American artistic gymnast

Steven Keith Hug (born May 20, 1952) is an American former artistic gymnast who was active in the 1960s and 1970s. Hug was a member of the United States men's national artistic gymnastics team and competed in two Olympic Games and the 1974 World Championships.

Born in Highland, Illinois, Hug made his first Olympic team in 1968 at 16 years old, the youngest person to represent the U.S. gymnastics team at the event. He was the first American to reach the Olympic individual all-around finals, in the first Olympics that featured the competition.
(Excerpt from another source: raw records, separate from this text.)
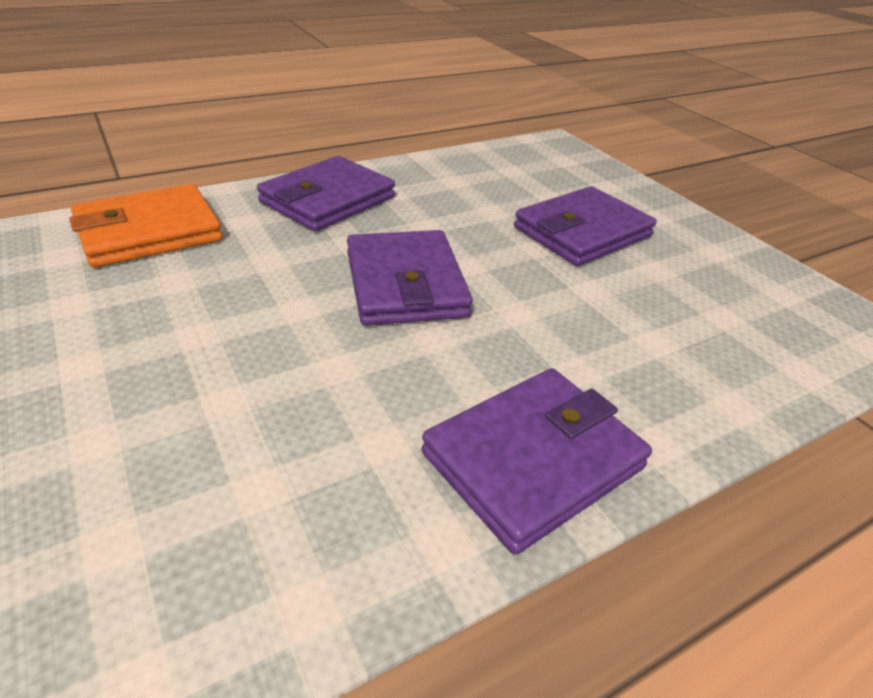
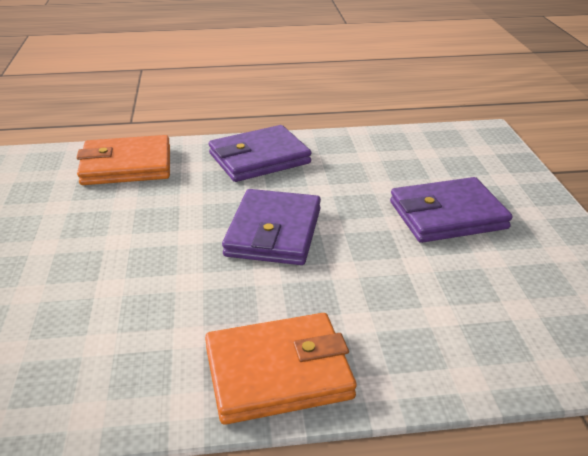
camera: 25 degrees right, 5 degrees down
purple wallet [422,368,652,555] -> orange wallet [205,313,357,425]

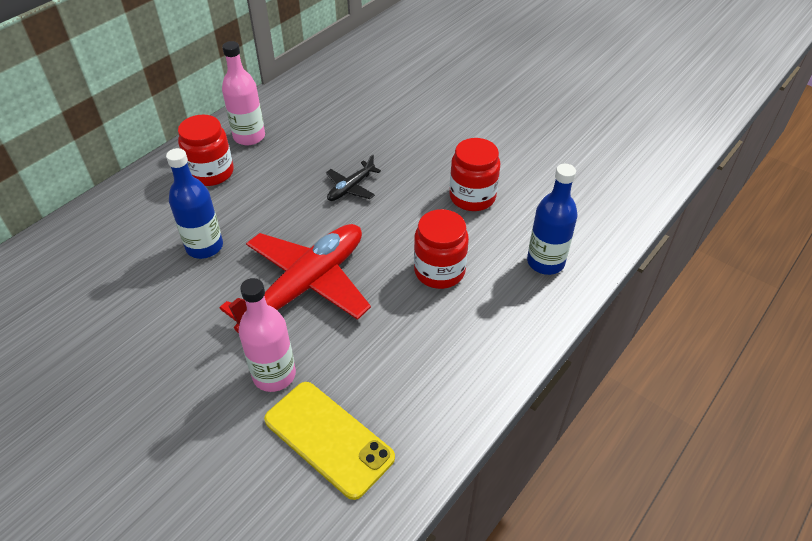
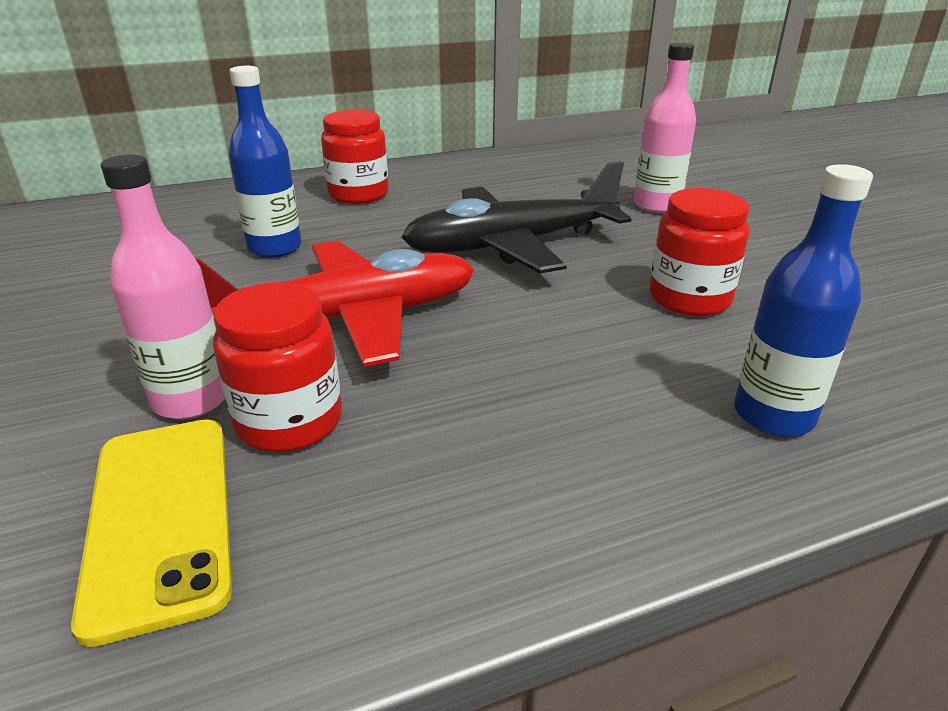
camera: 30 degrees right, 15 degrees down
pink bottle [222,41,265,145] -> pink bottle moved to [634,43,696,213]
black plane [326,155,381,201] -> black plane [401,161,631,273], size x2.24
red jar [414,209,469,289] -> red jar moved to [213,282,342,452]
Hug finished the individual all-around in 36th place, and was a member of the U.S. men's all-around team that posted a seventh-place performance. The following year, he won the all-around gold medal at the national championships, one of three golds he claimed at the event; Hug tied for first in the floor exercise with Dave Thor and won the parallel bars.
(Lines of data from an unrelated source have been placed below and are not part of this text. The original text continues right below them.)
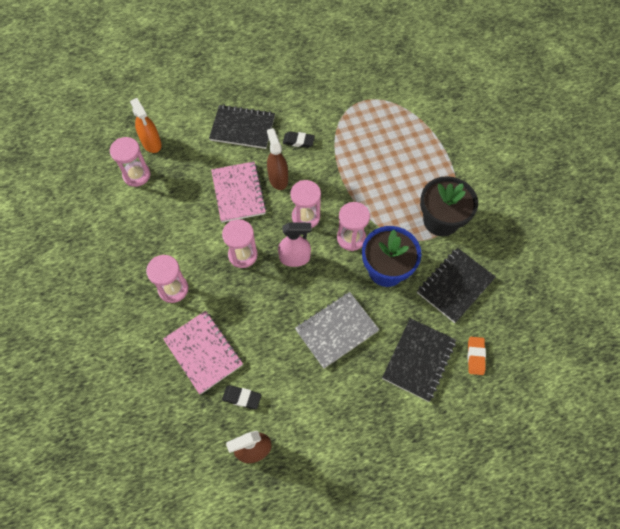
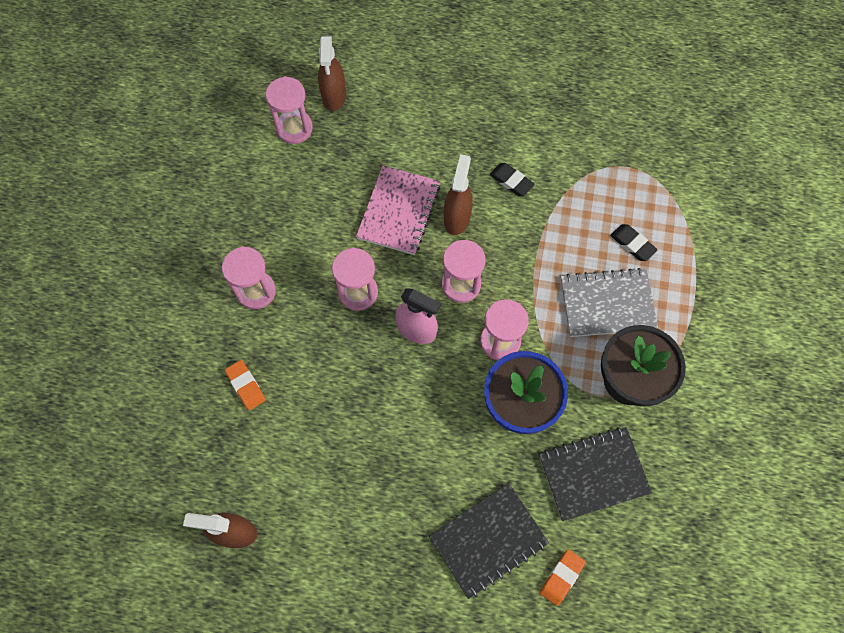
camera: 30 degrees right, 5 degrees up
orange spray bottle [130,98,162,153] -> brown spray bottle [318,36,346,111]
pink notebook [163,311,243,395] -> orange eraser [225,360,266,410]
black notebook [209,105,275,149] -> none
black eraser [222,385,262,409] -> black eraser moved to [610,224,658,261]
grey notebook [295,292,380,368] -> grey notebook moved to [561,268,658,337]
Hug spent his senior high school year at a school in Japan while training in gymnastics at Nihon University. He later attended Stanford University, where he won the all-around title at the NCAA Men's Gymnastics Championships three consecutive years from 1972 to 1974 and the parallel bars in 1973 and 1974. At the 1972 Summer Olympics, he reached the individual all-around finals, and ended the competition in 31st place. In addition, Hug was again on the all-around team, which finished 10th in the event. In 1974, Hug received the Nissen-Emery Award as the top senior college gymnast.

Hug is a 1995 inductee into the U.S. Gymnastics Hall of Fame. CrossFit's Greg Glassman has credited him for providing him with "inspiration" while he was growing up.